Visiting Paraty, Brazil
I wasn’t intending to stop in Paraty, a small town on the Brazilian coast. But it’s one of those places that seems hard to avoid on the backpacker road down the east coast of South America.
It’s conveniently halfway between Rio de Janeiro and Sao Paulo and seems a natural stopover for those travelling between.
For Brazilians, though, it’s a beachside town that’s worth the effort to get to.
It’s an escape for the summer, away from the large cities and crowds of tourists that traditionally flock to them.
Back in the day, Paraty was a port at the end of the gold road. From here, the Portuguese would load onto ships the gold dug from the Brazilian earth and send it back to Portugal.
It was heavily fortified and the remnants of the defences are still obvious.
These days the biggest threats to the people in the town are sunburn and the possibility of falling off a bike.
There’s not a whole lot to do in Paraty so people pass their time on the beach, cycling, kayaking or walking through the historic centre. There are a few ideas here you might find interesting:
It’s one of those holiday destinations that allows people to be as active or inactive as they want.
Kayaking to nearby islands and to isolated beaches was a highlight of my time in Paraty. The serenity of being on the water gives you a chance to enjoy the surroundings and absorb the scenery.

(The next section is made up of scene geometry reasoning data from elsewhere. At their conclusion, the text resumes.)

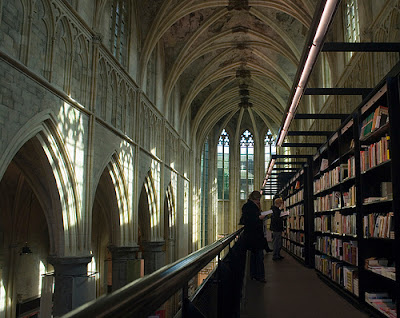
Image resolution: width=400 pixels, height=318 pixels. I want to click on windows, so click(205, 161), click(227, 169), click(245, 165), click(266, 160), click(286, 152), click(311, 118), click(329, 80), click(354, 32), click(112, 35), click(148, 74).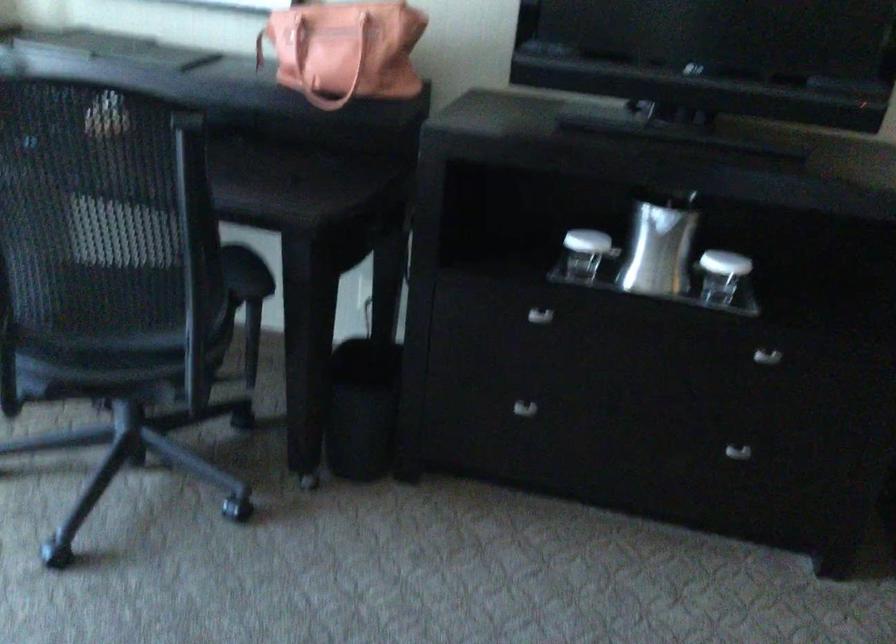
Where would you sit the chair sitting surface? Please return your answer as a coordinate pair (x, y).

(107, 265)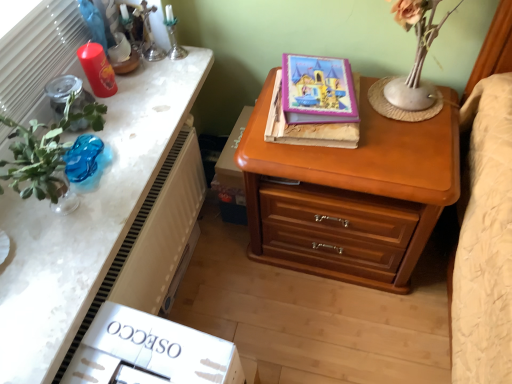
Identify the location of free space above wooden nightstand at upper center (from a real-world perspective). (87, 178).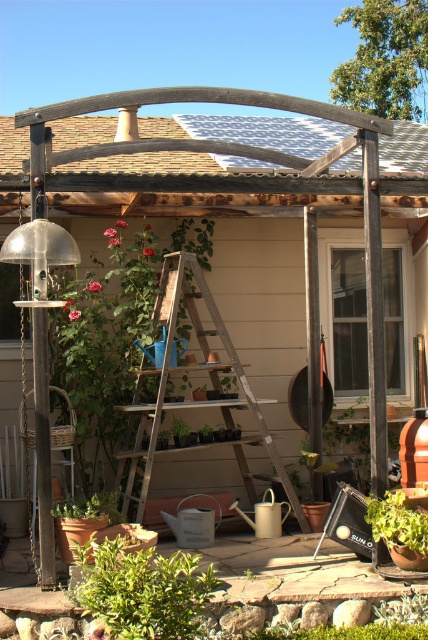
Question: Based on their relative distances, which object is nearer to the metallic tile roof at upper center?

Choices:
 (A) green leafy plant at center
 (B) green leafy plant at lower center
 (C) green matte plant at lower left
 (D) wooden ladder at center

Answer: (D)

Question: Among these points, which one is farthest from the camera?

Choices:
 (A) (183, 566)
 (B) (97, 492)

Answer: (B)

Question: Can you confirm if metallic tile roof at upper center is smaller than green leafy plant at center?

Choices:
 (A) no
 (B) yes

Answer: (B)

Question: Can you confirm if metallic tile roof at upper center is positioned above green matte plant at lower left?

Choices:
 (A) no
 (B) yes

Answer: (B)

Question: Which of the following is the farthest from the observer?

Choices:
 (A) green leafy plant at center
 (B) green leafy plant at lower center
 (C) wooden ladder at center

Answer: (C)

Question: Is wooden ladder at center wider than green matte plant at lower left?

Choices:
 (A) yes
 (B) no

Answer: (A)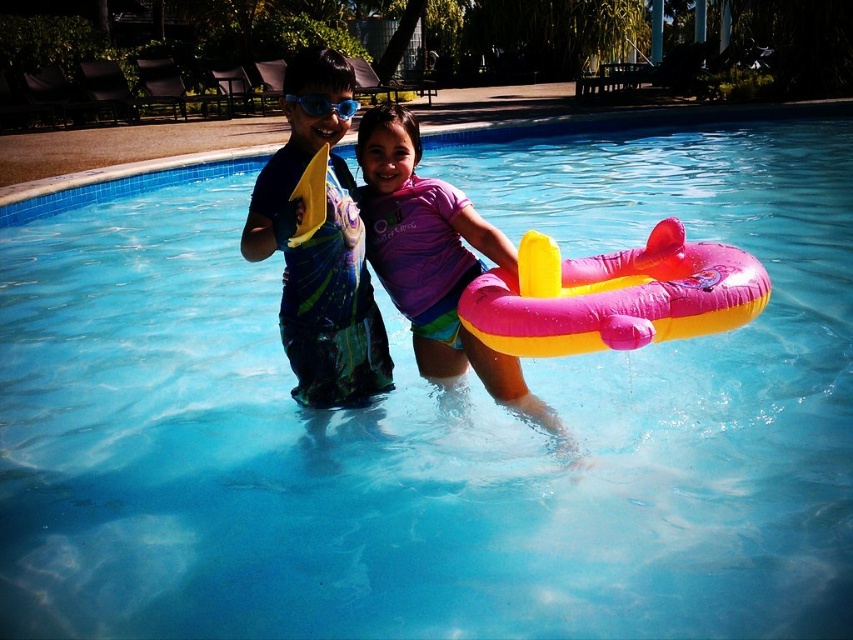
You are a lifeguard who needs to retrieve the pink rubber float at center and the blue matte goggles at upper center. If your reach is 4 feet, can you grab both items without moving from your current position?

The pink rubber float at center and blue matte goggles at upper center are 4.07 feet apart. Since your reach is only 4 feet, you cannot grab both items without moving from your current position.

You are a lifeguard who needs to choose an object to throw to a struggling swimmer. The pink rubber ring at center and the blue matte goggles at upper center are available. Which one is more suitable for the rescue?

The pink rubber ring at center is bigger than the blue matte goggles at upper center, making it more suitable for rescue as it provides better buoyancy and visibility.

Like much of Brazil’s coastline, it’s impossible to escape the natural beauty. There’s something about the aesthetics of the colours that combine to create an artwork perfect to the eye.
It’s as if the greens of the mountains, the blue of the sky and the gold of the sand have always been in concert and to separate them would be a crime of nature.

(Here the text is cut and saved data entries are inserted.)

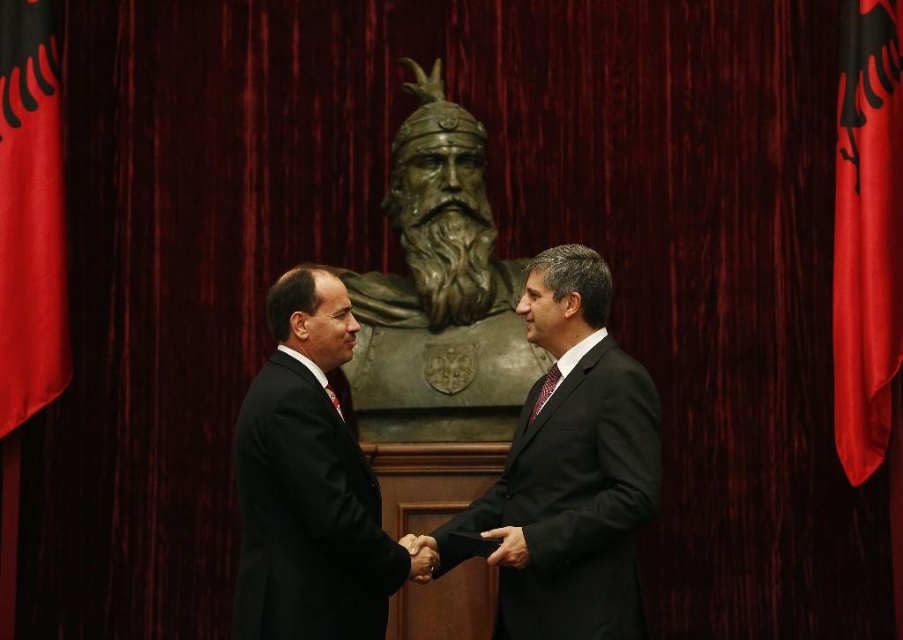
You are a photographer setting up for a formal event. You need to ensure that the black suit at center is visible above the bronze bust at center in the photo. Based on their heights, is this possible?

The black suit at center is shorter than the bronze bust at center, so it may not be possible to have the black suit at center visible above the bronze bust at center unless the photographer adjusts the angle or position.

Based on the photo, you are a photographer at a formal event and need to position a camera to capture both the black suit at center and the bronze bust at center in the same frame. Based on their positions, which object should be placed on the left side of the camera frame?

The black suit at center is to the left of the bronze bust at center, so the black suit at center should be placed on the left side of the camera frame.

You are a photographer adjusting your camera settings to capture the handshake between the two men. You notice two points in the scene at coordinates point (529, 602) and point (291, 509). Which point is closer to your camera lens?

Point (529, 602) is closer to the camera lens than point (291, 509).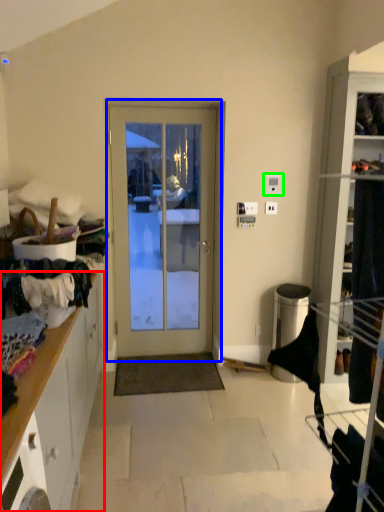
Question: Considering the real-world distances, which object is farthest from cabinetry (highlighted by a red box)? door (highlighted by a blue box) or light switch (highlighted by a green box)?

Choices:
 (A) door
 (B) light switch

Answer: (B)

(If you really want to splurge with a group of friends, you can do this private speedboat tour of the coast and islands!)
The constructed elements of Paraty also seem to be in perfect balance. The historic part of town is closed to traffic and only pedestrians and horses tread on the rough cobblestones.

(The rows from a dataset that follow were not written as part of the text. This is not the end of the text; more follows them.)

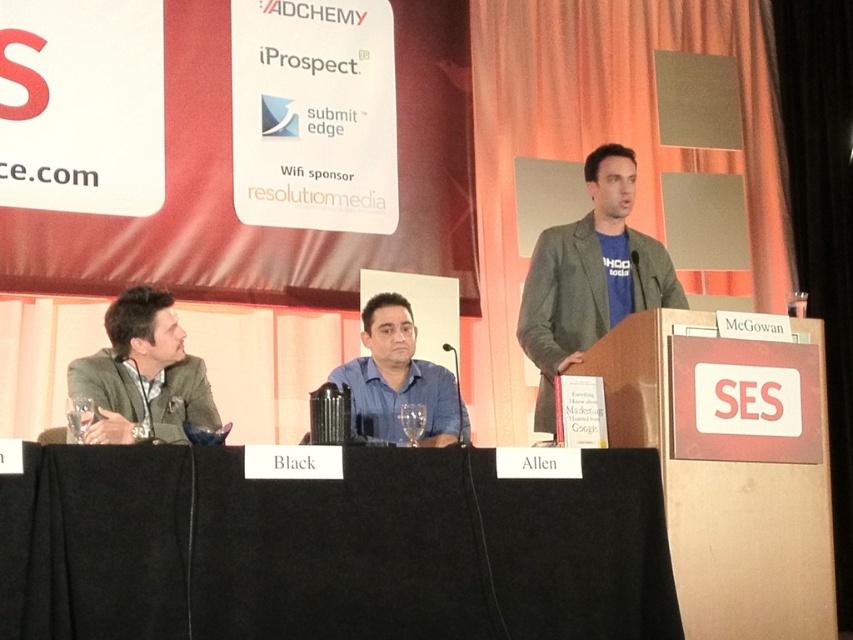
Between black fabric table at center and blue cotton t-shirt at center, which one appears on the right side from the viewer's perspective?

blue cotton t-shirt at center is more to the right.

Is black fabric table at center above blue cotton t-shirt at center?

Incorrect, black fabric table at center is not positioned above blue cotton t-shirt at center.

This screenshot has height=640, width=853. I want to click on black fabric table at center, so click(x=329, y=548).

Can you confirm if matte gray suit at left is taller than blue shirt at center?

The old buildings display their individuality with colours on the windowsills and doorframes; small collections of wooden tables and chairs on the streets mark the restaurants; and narrow empty alleys lead off from the busier main street.
I think it’s worth doing this guided tour of the old town to learn more about the history.
Cycling from the collection of buildings, through the more modern part of town, and up into the mountains will take you to some stunning waterfalls. You can organise bike rental in advance here.
It could have been a nice place to relax except for the people sliding down a moss-covered rock, risking their lives and the intact state of their bones as they jumped and flipped and eventually crashed into a narrow strip of water at the bottom.
For a small town with not a lot to offer on the surface, there’s a wide variety of ways to pass the time in Paraty. It is a perfect stop along the road.